I sort of miss those days of being able to make my body do amazing and wonderful things. I also miss moving through nature, challenging myself to push harder, keep going and find out what's beyond the next hill. Somehow even thinking about the big mountains scares me now. I always had a healthy apprehension and concern when running in high places, but I also had confidence. After that first ten minutes of getting the jitters out of the way, it was a wonderful feeling to get into a steady groove of running up the hills, arms pumping to keep my feet in a solid tempo. I loved it.
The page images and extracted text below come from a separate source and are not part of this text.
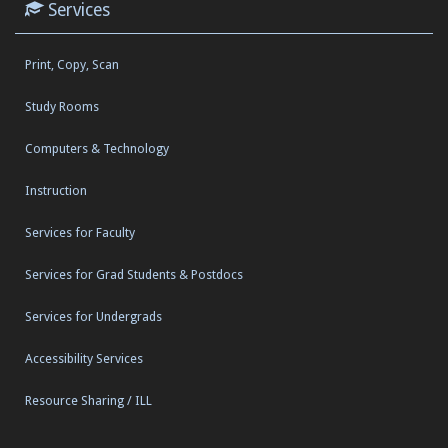
Services
Print, Copy, Scan
Study Rooms
Computers & Technology
Instruction
Services for Faculty
Services for Grad Students & Postdocs
Services for Undergrads
Accessibility Services
Resource Sharing / ILL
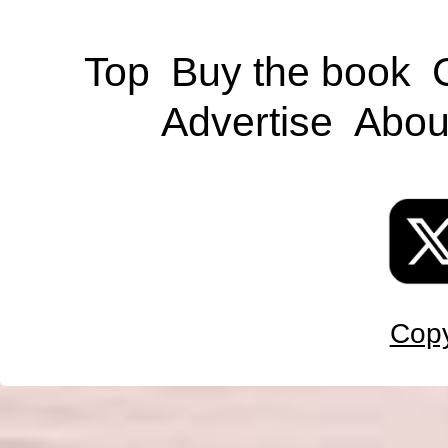
Top
Buy the book
Advertise
Abou
Copy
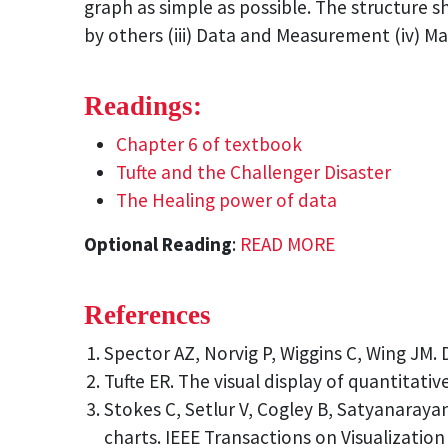
graph as simple as possible. The structure s
by others (iii) Data and Measurement (iv) Mai
Readings:
Chapter 6 of textbook
Tufte and the Challenger Disaster
The Healing power of data
Optional Reading
:
READ MORE
References
Spector AZ, Norvig P, Wiggins C, Wing JM. 
Tufte ER. The visual display of quantitati
Stokes C, Setlur V, Cogley B, Satyanaraya
charts. IEEE Transactions on Visualizatio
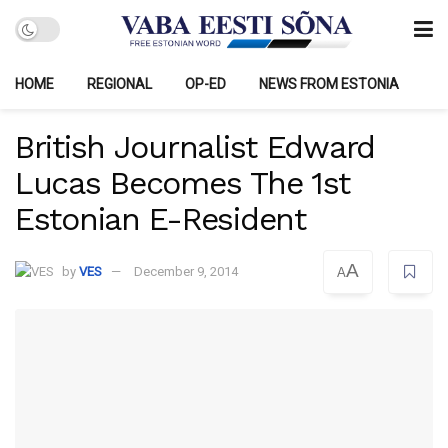
HOME
REGIONAL
OP-ED
NEWS FROM ESTONIA
British Journalist Edward
Lucas Becomes The 1st
Estonian E-Resident
A
by
VES
December 9, 2014
A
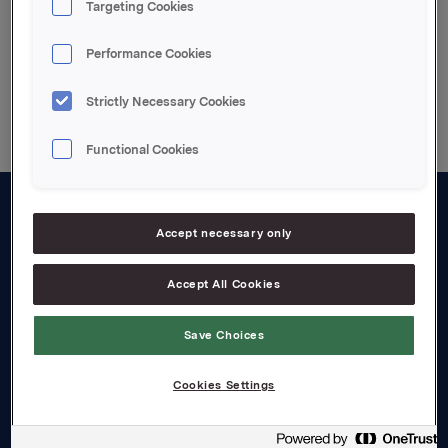
Targeting Cookies
Performance Cookies
Back to press releases
Strictly Necessary Cookies
Functional Cookies
About us
Accept necessary only
Board and management
Accept All Cookies
Governance
Save Choices
Careers
Transparency Act
Cookies Settings
Investors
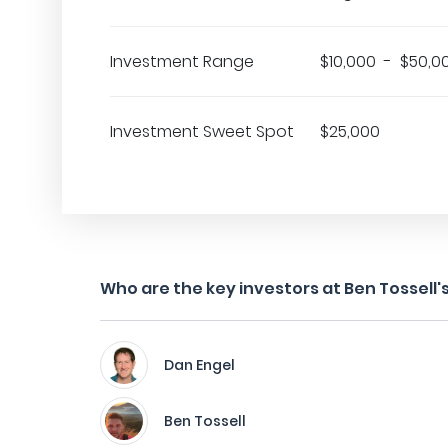
Investment Range
$10,000 - $50,0
Investment Sweet Spot
$25,000
Who are the key investors at Ben Tossell's
Dan Engel
Ben Tossell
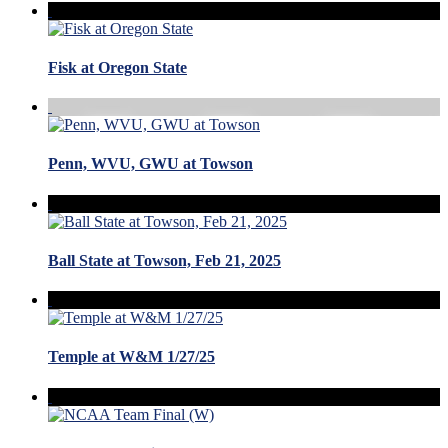
Fisk at Oregon State
Penn, WVU, GWU at Towson
Ball State at Towson, Feb 21, 2025
Temple at W&M 1/27/25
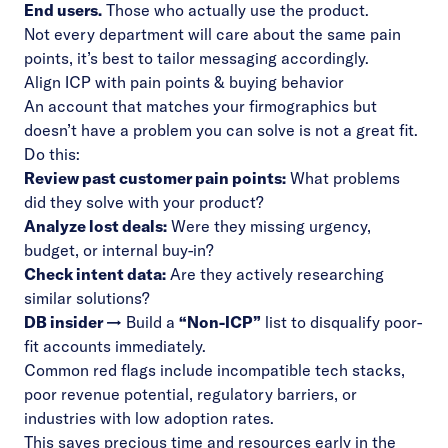
End users.
Those who actually use the product.
Not every department will care about the same pain
points, it’s best to tailor messaging accordingly.
Align ICP with pain points & buying behavior
An account that matches your firmographics but
doesn’t have a problem you can solve is not a great fit.
Do this:
Review past customer pain points:
What problems
did they solve with your product?
Analyze lost deals:
Were they missing urgency,
budget, or internal buy-in?
Check intent data:
Are they actively researching
similar solutions?
DB insider →
Build a
“Non-ICP”
list to disqualify poor-
fit accounts immediately.
Common red flags include incompatible tech stacks,
poor revenue potential, regulatory barriers, or
industries with low adoption rates.
This saves precious time and resources early in the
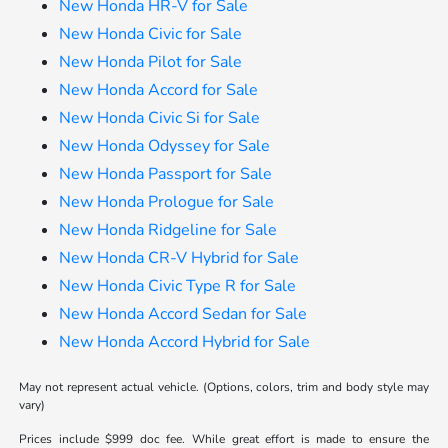
New Honda HR-V for Sale
New Honda Civic for Sale
New Honda Pilot for Sale
New Honda Accord for Sale
New Honda Civic Si for Sale
New Honda Odyssey for Sale
New Honda Passport for Sale
New Honda Prologue for Sale
New Honda Ridgeline for Sale
New Honda CR-V Hybrid for Sale
New Honda Civic Type R for Sale
New Honda Accord Sedan for Sale
New Honda Accord Hybrid for Sale
May not represent actual vehicle. (Options, colors, trim and body style may
vary)
Prices include $999 doc fee. While great effort is made to ensure the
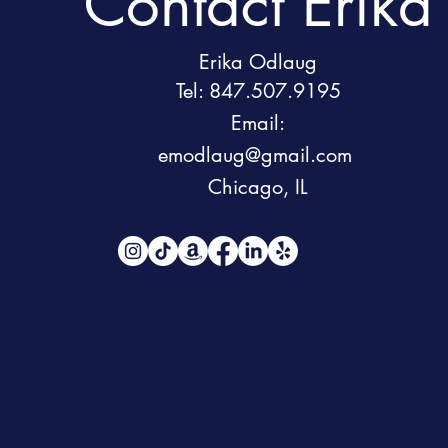
Contact Erika
Erika Odlaug
Tel: 847.507.9195
Email:
emodlaug@gmail.com
Chicago, IL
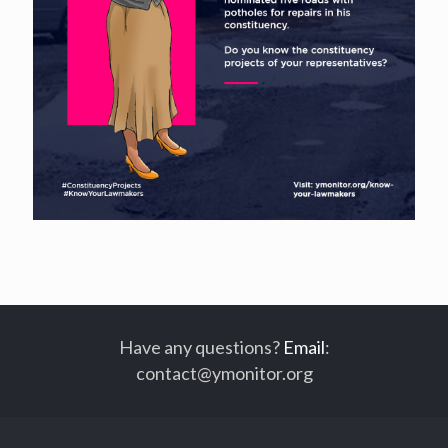
Have any questions?
Email
:
contact@ymonitor.org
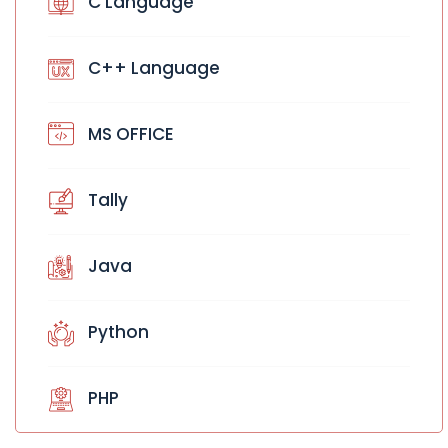
C Language
C++ Language
MS OFFICE
Tally
Java
Python
PHP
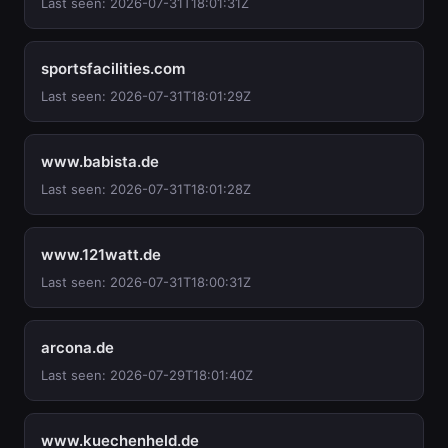
Last seen: 2026-07-31T18:01:31Z
sportsfacilities.com
Last seen: 2026-07-31T18:01:29Z
www.babista.de
Last seen: 2026-07-31T18:01:28Z
www.121watt.de
Last seen: 2026-07-31T18:00:31Z
arcona.de
Last seen: 2026-07-29T18:01:40Z
www.kuechenheld.de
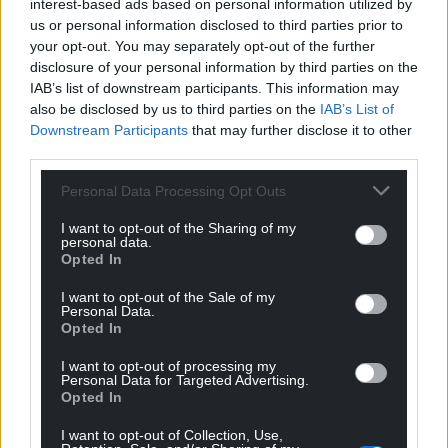
interest-based ads based on personal information utilized by
us or personal information disclosed to third parties prior to
your opt-out. You may separately opt-out of the further
disclosure of your personal information by third parties on the
IAB’s list of downstream participants. This information may
also be disclosed by us to third parties on the
IAB’s List of
Downstream Participants
that may further disclose it to other
third parties.
Personal Data Processing Opt Outs
I want to opt-out of the Sharing of my
personal data.
Opted In
I want to opt-out of the Sale of my
Personal Data.
Opted In
I want to opt-out of processing my
Personal Data for Targeted Advertising.
Opted In
I want to opt-out of Collection, Use,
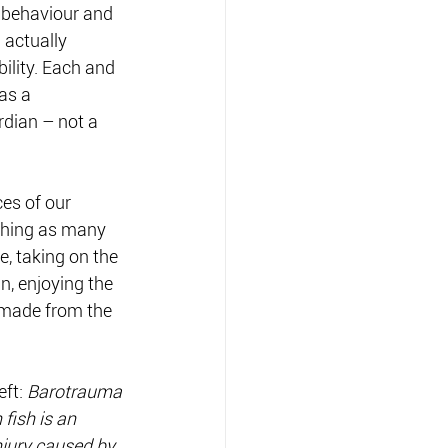
r behaviour and 
 actually 
ility. Each and 
as a 
rdian – not a 
es of our 
tching as many 
e, taking on the 
n, enjoying the 
 made from the 
eft:
 Barotrauma 
n fish is an 
njury caused by 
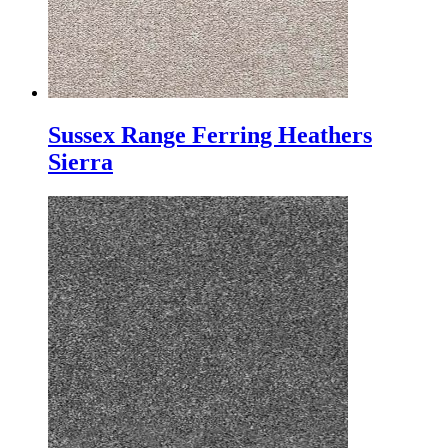
Sussex Range Ferring Heathers
Sierra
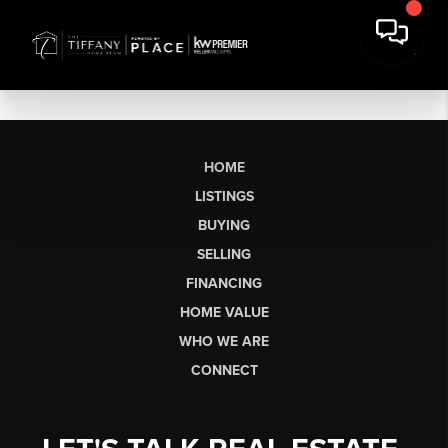
HOME
LISTINGS
BUYING
SELLING
FINANCING
HOME VALUE
WHO WE ARE
CONNECT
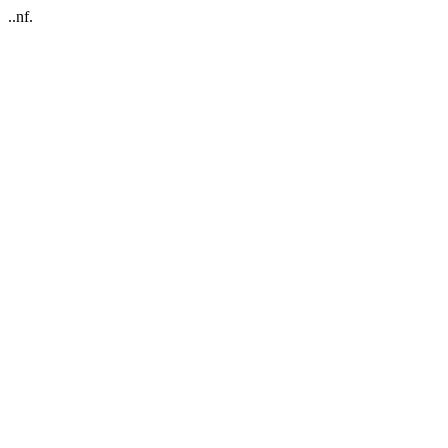
..nf.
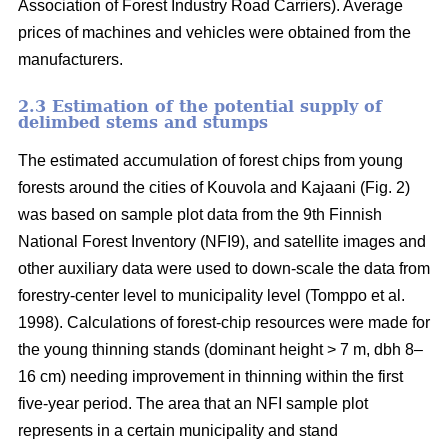
Association of Forest Industry Road Carriers). Average
prices of machines and vehicles were obtained from the
manufacturers.
2.3 Estimation of the potential supply of
delimbed stems and stumps
The estimated accumulation of forest chips from young
forests around the cities of Kouvola and Kajaani (Fig. 2)
was based on sample plot data from the 9th Finnish
National Forest Inventory (NFI9), and satellite images and
other auxiliary data were used to down-scale the data from
forestry-center level to municipality level (Tomppo et al.
1998). Calculations of forest-chip resources were made for
the young thinning stands (dominant height > 7 m, dbh 8–
16 cm) needing improvement in thinning within the first
five-year period. The area that an NFI sample plot
represents in a certain municipality and stand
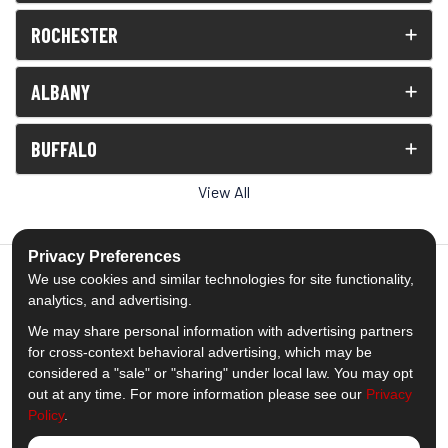
ROCHESTER
ALBANY
BUFFALO
View All
Privacy Preferences
We use cookies and similar technologies for site functionality,
analytics, and advertising.
5.0
out of
5
We may share personal information with advertising partners
Out of
1539
Reviews
for cross-context behavioral advertising, which may be
considered a "sale" or "sharing" under local law. You may opt
out at any time. For more information please see our
Privacy
Like us on Facebook
Follow us on Twitter
Subscribe on YouTube
Follow us on Pinterest
Follow us on Houzz
View Us On Insta
Policy
.
Privacy Policy
·
Site Map
·
Privacy Choices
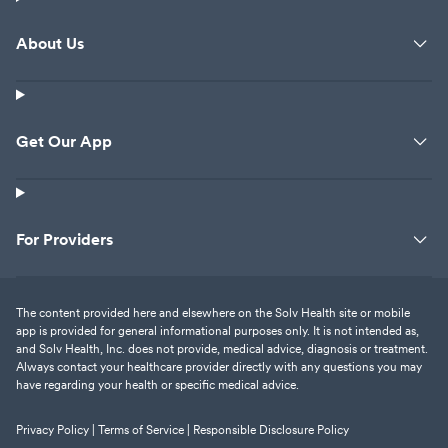
About Us
Get Our App
For Providers
The content provided here and elsewhere on the Solv Health site or mobile
app is provided for general informational purposes only. It is not intended as,
and Solv Health, Inc. does not provide, medical advice, diagnosis or treatment.
Always contact your healthcare provider directly with any questions you may
have regarding your health or specific medical advice.
Privacy Policy |
Terms of Service |
Responsible Disclosure Policy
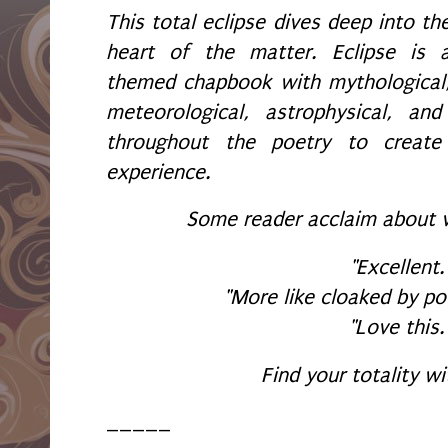
This total eclipse dives deep into th
heart of the matter. Eclipse is 
themed chapbook with mythological
meteorological, astrophysical, an
throughout the poetry to create
experience.
Some reader acclaim about 
"Excellent.
"More like cloaked by po
"Love this.
Find your totality wi
_____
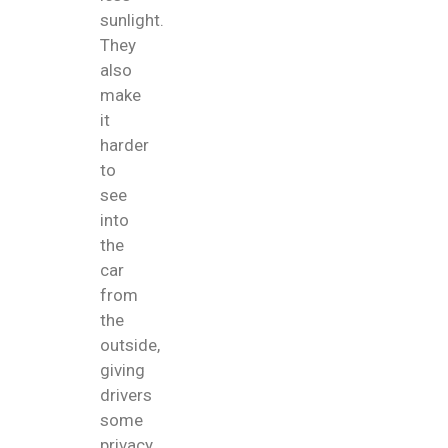
sunlight.
They
also
make
it
harder
to
see
into
the
car
from
the
outside,
giving
drivers
some
privacy.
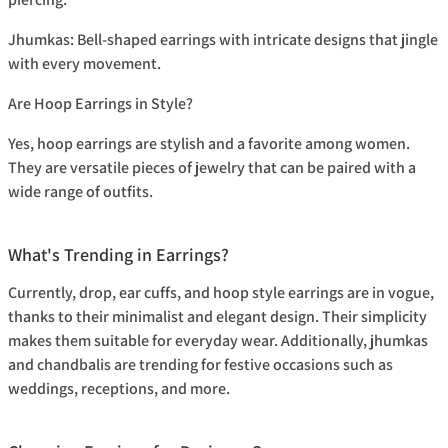
Jhumkas:
Bell-shaped earrings with intricate designs that jingle
with every movement.
Are Hoop Earrings in Style?
Yes, hoop earrings are stylish and a favorite among women.
They are versatile pieces of jewelry that can be paired with a
wide range of outfits.
What's Trending in Earrings?
Currently, drop, ear cuffs, and hoop style earrings are in vogue,
thanks to their minimalist and elegant design. Their simplicity
makes them suitable for everyday wear. Additionally, jhumkas
and chandbalis are trending for festive occasions such as
weddings, receptions, and more.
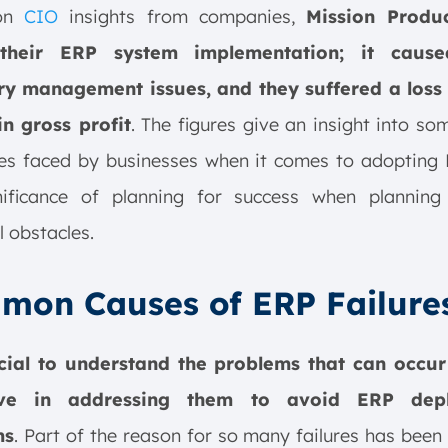
 on
CIO
insights from companies,
Mission Produ
their ERP system implementation; it caus
ry management issues, and they suffered a loss 
in gross profit
. The figures give an insight into so
ties faced by businesses when it comes to adopting
nificance of planning for success when planning
l obstacles.
mon Causes of ERP Failure
ucial to understand the problems that can occu
ive in addressing them to avoid ERP dep
ms
. Part of the reason for so many failures has been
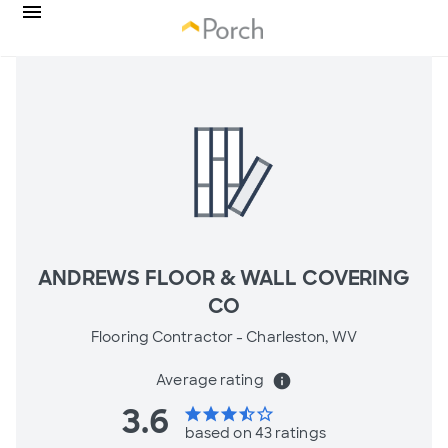
ANDREWS FLOOR & WALL COVERING
CO
Flooring Contractor -
Charleston, WV
Average rating
info
3.6
star
star
star
star_half
star_border
based on 43 ratings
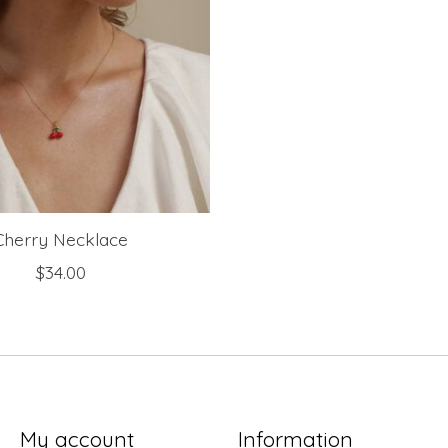
Cherry Necklace
$34.00
My account
Information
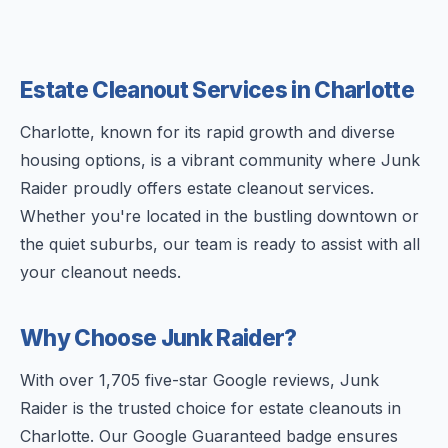
Estate Cleanout Services in Charlotte
Charlotte, known for its rapid growth and diverse
housing options, is a vibrant community where Junk
Raider proudly offers estate cleanout services.
Whether you're located in the bustling downtown or
the quiet suburbs, our team is ready to assist with all
your cleanout needs.
Why Choose Junk Raider?
With over 1,705 five-star Google reviews, Junk
Raider is the trusted choice for estate cleanouts in
Charlotte. Our Google Guaranteed badge ensures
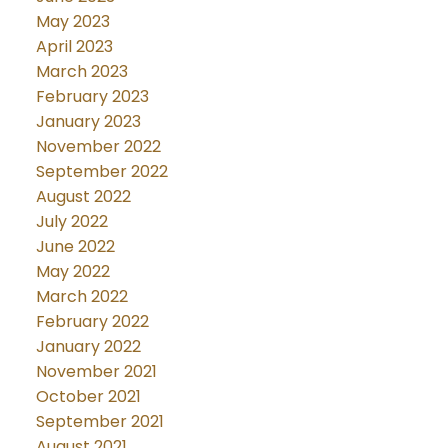
May 2023
April 2023
March 2023
February 2023
January 2023
November 2022
September 2022
August 2022
July 2022
June 2022
May 2022
March 2022
February 2022
January 2022
November 2021
October 2021
September 2021
August 2021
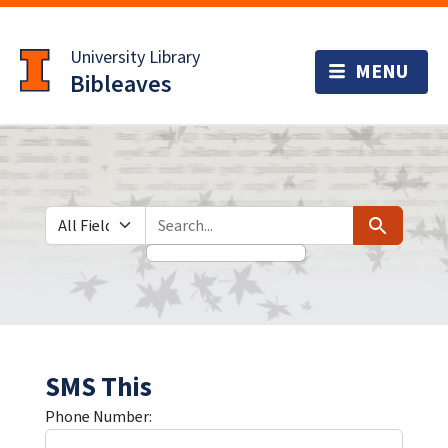
Skip
Skip to
to
main
University Library
search
content
Bibleaves
Search in
search for
Search
SMS This
Phone Number:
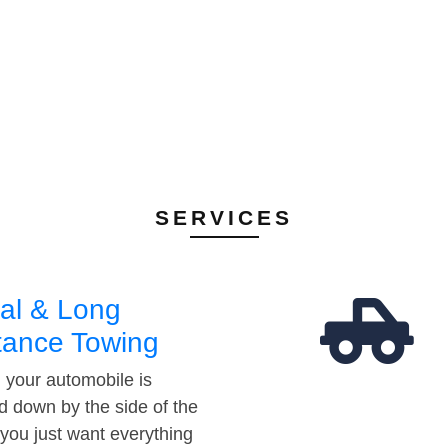
SERVICES
al & Long
tance Towing
your automobile is
d down by the side of the
 you just want everything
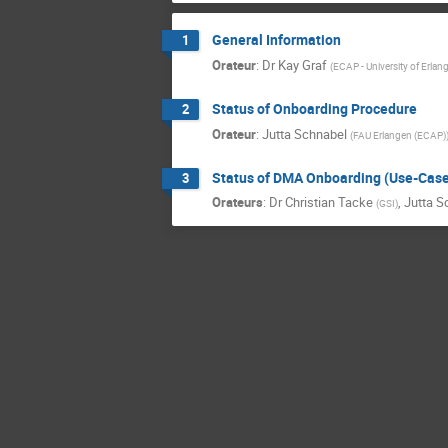
General Information
1
Orateur
:
Dr
Kay Graf
(
ECAP - University of Erlan
Status of Onboarding Procedure
2
Orateur
:
Jutta Schnabel
(
FAU Erlangen (ECAP)
Status of DMA Onboarding (Use-Cas
3
Orateurs
:
Dr
Christian Tacke
,
Jutta S
(
GSI
)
Unfortunately I have to cut this off mid thought. In conclusion here, I have decided to splurge once a month or so, and get an interesting piece of cheese for myself. I get excited about gourmet cheese, and I haven't been treating myself due to the high cost. Today I got one from Italy. It's a semi soft cheese with a nice washed rind. It's a little stinky, but not like a pont l'eveque or anything. I'm looking forward to trying it, and will report back in a week or so if it's any good. I'm on the verge of being able to walk, but I can see my foot isn't quite there yet. I've thought about it though, and I don't need to be training a million miles to splurge on some fun food. For years I never went out to eat and ate only certain things. I like that I'm back to having a little advneture with food again. It's nice to occasionally have some ice cream or share a meal with a friend. I now know that I don't have to be tackling the trails in order to enjoy a little gourmet cheese.